Portanto, com todas as vênias (para usar uma palavra cara à ministra presidente da suprema corte), parece-me que, para além do problema intrínseco que sustentou a decisão que reescreveu a Constituição sobre o tema foro por prerrogativa de função, há, agora, o problema extrínseco, decorrente da falta de requisitos formais para a emissão de uma SV. Sem esquecer do próprio paradoxo que exsurge: uma SV dizer que algo é inconstitucional sem que esse “tal” tenha sido assim declarado. E se tivesse sido, a SV seria despicienda.

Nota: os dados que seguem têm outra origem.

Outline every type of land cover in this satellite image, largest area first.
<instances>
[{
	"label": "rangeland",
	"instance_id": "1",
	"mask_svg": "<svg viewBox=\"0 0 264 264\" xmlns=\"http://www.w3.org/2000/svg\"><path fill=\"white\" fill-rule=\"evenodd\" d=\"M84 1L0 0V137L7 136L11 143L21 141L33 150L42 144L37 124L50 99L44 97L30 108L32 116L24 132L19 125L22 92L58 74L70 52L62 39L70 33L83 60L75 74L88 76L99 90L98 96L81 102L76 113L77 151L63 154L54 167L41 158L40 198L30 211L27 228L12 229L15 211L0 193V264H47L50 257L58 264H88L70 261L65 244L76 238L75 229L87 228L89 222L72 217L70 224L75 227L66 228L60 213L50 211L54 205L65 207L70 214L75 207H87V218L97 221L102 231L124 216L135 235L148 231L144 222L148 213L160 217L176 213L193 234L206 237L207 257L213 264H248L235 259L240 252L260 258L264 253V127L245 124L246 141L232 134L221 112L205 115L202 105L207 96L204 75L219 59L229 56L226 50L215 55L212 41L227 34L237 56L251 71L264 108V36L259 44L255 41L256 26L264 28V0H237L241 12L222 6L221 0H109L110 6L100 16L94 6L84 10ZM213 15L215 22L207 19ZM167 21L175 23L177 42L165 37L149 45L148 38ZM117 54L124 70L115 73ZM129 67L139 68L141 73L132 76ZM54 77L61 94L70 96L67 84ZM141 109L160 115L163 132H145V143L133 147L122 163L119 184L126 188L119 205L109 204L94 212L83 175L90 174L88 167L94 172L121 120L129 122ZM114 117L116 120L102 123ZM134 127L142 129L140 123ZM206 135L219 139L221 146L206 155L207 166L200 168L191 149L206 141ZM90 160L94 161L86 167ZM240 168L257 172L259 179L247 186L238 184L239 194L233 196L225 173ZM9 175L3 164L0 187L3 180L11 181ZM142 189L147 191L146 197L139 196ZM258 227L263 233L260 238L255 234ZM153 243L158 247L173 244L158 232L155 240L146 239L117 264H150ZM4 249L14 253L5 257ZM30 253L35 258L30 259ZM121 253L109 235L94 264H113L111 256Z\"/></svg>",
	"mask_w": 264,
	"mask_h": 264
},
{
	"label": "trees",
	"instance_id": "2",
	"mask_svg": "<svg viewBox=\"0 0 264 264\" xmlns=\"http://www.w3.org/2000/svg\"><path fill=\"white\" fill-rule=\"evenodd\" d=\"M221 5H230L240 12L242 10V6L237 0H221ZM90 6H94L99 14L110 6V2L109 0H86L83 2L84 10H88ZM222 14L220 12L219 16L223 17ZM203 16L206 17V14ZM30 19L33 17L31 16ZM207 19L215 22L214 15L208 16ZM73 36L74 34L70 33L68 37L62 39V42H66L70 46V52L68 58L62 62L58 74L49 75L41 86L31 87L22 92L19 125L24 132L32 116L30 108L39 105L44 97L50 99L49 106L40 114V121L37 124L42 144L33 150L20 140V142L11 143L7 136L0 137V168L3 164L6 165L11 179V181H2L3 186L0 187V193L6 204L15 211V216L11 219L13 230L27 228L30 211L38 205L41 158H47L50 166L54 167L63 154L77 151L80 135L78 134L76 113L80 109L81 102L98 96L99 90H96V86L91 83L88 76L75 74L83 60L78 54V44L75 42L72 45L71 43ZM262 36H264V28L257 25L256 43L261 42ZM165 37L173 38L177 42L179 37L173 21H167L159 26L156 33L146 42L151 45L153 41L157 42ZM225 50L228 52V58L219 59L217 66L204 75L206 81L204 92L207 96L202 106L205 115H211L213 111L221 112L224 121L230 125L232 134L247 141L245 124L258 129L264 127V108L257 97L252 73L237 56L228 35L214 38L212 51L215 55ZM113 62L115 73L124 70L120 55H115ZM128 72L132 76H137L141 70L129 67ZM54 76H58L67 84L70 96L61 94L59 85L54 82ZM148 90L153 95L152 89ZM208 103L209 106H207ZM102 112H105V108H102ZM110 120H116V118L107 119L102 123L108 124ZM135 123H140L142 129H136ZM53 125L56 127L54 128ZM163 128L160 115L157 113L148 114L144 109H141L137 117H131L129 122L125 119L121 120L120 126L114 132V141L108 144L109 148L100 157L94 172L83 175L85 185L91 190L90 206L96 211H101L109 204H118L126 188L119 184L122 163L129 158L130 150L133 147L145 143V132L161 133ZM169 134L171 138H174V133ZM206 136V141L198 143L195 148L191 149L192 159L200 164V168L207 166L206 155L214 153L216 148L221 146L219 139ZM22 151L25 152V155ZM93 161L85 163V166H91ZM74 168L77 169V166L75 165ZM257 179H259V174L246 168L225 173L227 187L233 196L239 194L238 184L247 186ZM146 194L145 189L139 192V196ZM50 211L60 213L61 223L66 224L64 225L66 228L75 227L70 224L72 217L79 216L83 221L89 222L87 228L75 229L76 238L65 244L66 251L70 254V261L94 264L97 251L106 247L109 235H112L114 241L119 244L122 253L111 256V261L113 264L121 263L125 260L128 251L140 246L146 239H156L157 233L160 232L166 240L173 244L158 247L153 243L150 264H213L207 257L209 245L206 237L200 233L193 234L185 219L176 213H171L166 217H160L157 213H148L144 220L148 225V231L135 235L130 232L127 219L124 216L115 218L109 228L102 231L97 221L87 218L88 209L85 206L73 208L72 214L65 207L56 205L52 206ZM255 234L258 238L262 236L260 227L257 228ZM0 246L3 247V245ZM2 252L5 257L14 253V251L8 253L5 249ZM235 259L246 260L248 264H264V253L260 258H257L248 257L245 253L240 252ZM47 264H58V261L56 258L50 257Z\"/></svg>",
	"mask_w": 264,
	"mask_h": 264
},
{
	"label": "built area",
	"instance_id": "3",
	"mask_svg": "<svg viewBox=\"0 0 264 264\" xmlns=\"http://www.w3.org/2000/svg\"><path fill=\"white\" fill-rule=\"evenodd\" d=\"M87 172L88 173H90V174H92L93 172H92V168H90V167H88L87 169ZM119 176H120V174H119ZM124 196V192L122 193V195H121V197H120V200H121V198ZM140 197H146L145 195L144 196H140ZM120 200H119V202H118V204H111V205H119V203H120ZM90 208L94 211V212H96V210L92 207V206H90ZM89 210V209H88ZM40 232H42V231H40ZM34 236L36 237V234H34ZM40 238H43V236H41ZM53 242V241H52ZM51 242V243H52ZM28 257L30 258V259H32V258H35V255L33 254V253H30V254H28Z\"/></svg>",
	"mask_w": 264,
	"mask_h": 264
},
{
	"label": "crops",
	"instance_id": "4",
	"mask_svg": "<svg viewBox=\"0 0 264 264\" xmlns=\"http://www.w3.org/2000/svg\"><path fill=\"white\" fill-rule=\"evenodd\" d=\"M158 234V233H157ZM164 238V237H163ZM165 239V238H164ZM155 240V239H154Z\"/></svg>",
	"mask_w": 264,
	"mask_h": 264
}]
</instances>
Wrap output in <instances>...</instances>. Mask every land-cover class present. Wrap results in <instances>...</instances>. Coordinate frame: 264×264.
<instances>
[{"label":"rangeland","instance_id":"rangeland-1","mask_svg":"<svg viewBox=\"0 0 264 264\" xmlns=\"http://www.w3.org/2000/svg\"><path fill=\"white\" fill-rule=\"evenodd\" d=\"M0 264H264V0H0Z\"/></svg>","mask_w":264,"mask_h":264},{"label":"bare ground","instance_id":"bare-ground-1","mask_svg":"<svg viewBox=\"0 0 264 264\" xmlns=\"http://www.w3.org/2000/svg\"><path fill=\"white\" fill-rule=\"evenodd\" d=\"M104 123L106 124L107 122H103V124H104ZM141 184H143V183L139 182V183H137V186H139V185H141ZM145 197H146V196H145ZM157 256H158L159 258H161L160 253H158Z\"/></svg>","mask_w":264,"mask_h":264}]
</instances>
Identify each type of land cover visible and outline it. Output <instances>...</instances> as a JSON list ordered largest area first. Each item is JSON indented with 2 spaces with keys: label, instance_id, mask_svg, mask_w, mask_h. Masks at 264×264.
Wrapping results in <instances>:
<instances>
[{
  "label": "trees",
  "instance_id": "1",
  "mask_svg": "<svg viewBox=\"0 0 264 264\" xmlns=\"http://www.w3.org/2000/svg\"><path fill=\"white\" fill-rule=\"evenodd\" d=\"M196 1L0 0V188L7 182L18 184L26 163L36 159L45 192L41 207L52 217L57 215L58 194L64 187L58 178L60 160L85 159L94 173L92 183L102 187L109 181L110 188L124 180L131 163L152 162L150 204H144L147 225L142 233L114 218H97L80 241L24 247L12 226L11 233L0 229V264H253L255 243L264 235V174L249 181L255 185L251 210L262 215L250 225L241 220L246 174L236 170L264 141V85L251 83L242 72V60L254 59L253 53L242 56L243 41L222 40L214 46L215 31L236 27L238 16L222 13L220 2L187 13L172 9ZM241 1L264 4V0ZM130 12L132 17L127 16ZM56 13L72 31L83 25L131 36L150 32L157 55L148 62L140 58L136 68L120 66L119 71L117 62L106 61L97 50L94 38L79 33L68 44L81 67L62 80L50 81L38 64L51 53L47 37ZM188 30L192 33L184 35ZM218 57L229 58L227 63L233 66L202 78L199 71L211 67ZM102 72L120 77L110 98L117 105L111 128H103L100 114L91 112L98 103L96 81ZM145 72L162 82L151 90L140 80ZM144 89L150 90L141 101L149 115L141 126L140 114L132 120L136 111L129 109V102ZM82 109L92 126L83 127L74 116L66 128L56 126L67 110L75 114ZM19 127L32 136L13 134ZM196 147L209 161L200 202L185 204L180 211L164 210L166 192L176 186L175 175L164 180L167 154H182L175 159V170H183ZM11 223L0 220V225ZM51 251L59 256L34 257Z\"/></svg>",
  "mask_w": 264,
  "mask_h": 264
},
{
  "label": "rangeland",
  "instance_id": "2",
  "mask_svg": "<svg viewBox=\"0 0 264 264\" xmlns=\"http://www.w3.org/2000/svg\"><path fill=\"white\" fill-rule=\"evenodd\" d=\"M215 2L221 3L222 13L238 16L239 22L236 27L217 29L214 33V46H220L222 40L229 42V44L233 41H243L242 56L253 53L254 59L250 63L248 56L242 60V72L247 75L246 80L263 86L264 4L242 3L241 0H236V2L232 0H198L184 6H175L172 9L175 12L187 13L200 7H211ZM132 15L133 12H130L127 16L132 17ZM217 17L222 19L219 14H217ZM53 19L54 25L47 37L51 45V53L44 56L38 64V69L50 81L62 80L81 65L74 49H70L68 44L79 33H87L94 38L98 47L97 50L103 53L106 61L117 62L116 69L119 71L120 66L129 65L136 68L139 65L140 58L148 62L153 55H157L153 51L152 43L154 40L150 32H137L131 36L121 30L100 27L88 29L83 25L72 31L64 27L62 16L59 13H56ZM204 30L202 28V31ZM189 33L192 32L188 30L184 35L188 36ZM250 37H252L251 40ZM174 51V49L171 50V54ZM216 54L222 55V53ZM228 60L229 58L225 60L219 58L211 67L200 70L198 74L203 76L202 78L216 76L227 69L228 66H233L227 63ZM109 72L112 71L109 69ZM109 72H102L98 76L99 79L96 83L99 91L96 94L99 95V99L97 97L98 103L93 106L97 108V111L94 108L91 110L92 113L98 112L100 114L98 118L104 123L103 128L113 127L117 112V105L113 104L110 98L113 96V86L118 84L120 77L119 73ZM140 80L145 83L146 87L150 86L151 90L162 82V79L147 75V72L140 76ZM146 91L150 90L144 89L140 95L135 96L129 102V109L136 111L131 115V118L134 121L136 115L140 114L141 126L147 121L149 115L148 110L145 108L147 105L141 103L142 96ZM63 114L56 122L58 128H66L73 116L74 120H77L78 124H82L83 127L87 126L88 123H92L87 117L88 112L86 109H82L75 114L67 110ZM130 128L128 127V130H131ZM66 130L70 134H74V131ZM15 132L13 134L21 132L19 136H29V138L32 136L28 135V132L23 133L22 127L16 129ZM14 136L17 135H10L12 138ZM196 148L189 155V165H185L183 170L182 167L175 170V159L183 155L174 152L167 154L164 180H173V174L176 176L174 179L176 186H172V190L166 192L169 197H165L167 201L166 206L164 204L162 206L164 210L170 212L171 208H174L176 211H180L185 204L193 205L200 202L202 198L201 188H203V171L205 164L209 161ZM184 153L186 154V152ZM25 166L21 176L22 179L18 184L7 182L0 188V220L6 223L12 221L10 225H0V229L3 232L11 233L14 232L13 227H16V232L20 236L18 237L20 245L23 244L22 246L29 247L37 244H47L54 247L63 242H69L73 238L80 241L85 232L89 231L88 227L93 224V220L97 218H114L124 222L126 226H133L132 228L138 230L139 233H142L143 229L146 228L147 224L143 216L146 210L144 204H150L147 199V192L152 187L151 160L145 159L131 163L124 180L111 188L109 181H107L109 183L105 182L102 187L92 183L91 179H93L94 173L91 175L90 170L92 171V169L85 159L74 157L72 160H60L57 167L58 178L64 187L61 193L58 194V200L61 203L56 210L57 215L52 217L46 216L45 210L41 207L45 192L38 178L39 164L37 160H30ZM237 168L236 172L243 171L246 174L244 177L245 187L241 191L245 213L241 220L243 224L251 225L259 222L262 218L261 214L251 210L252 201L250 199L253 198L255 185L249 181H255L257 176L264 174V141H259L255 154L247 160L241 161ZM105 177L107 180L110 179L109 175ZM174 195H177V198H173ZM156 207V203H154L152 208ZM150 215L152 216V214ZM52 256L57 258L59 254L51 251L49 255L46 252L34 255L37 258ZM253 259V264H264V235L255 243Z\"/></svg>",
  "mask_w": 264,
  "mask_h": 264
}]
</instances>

No mais, preocupa-me, sobremodo, como constitucionalista-raiz, o papel de constituinte permanente assumido pelo STF e o silêncio eloquente da comunidade jurídica. Parcela considerável da doutrina, em vez de discutir as constantes redefinições do texto da Constituição feitas pelo STF, contenta-se em fazer glosas dos julgamentos (são os neoglosadores), aceitando a institucionalização daquilo que Mathias Jestaedt chamou tão bem de positivismo jurisprudencialista (o livro tem o título original Positivismo do Tribunal Constitucional. A impotência do legislador constituinte ante a jurisdição constitucional do Estado), temática que abordei aqui na ConJur já várias vezes. Nesse tipo de jurisprudencialismo, diz Jestaedt — quem, aliás, é um positivista-raiz —, o juiz cria o direito para o caso concreto sem estar vinculado a nada antes dele. Mais uma forma de realismo jurídico. Empiria. O juiz põe o Direito. Substituindo aquele que foi posto pelo legislador.
Eis um “bom” exemplo do conceito de Direito para o positivismo: é um fato social posto pela mão humana, que vale independentemente de seus pressupostos. Por aqui, na verdade, é um hiperpositivismo-jurisprudencialista: porque esse produto (SV) tem o condão de ser imune a qualquer questionamento intra e extra sistêmico. Auctoritas nos veritas facit legim pode também ser lido como auctoritas non veritas facit sumula.
Sei que o Supremo quer resolver logo isso. Mas algo me diz que isso é tarefa do legislador.
Eis minha contribuição para o debate. Claro, partindo de um olhar mais ortodoxo sobre o sentido da Constituição.
Lenio Luiz Streck é jurista, professor de Direito Constitucional e pós-doutor em Direito. Sócio do escritório Streck e Trindade Advogados Associados: www.streckadvogados.com.br.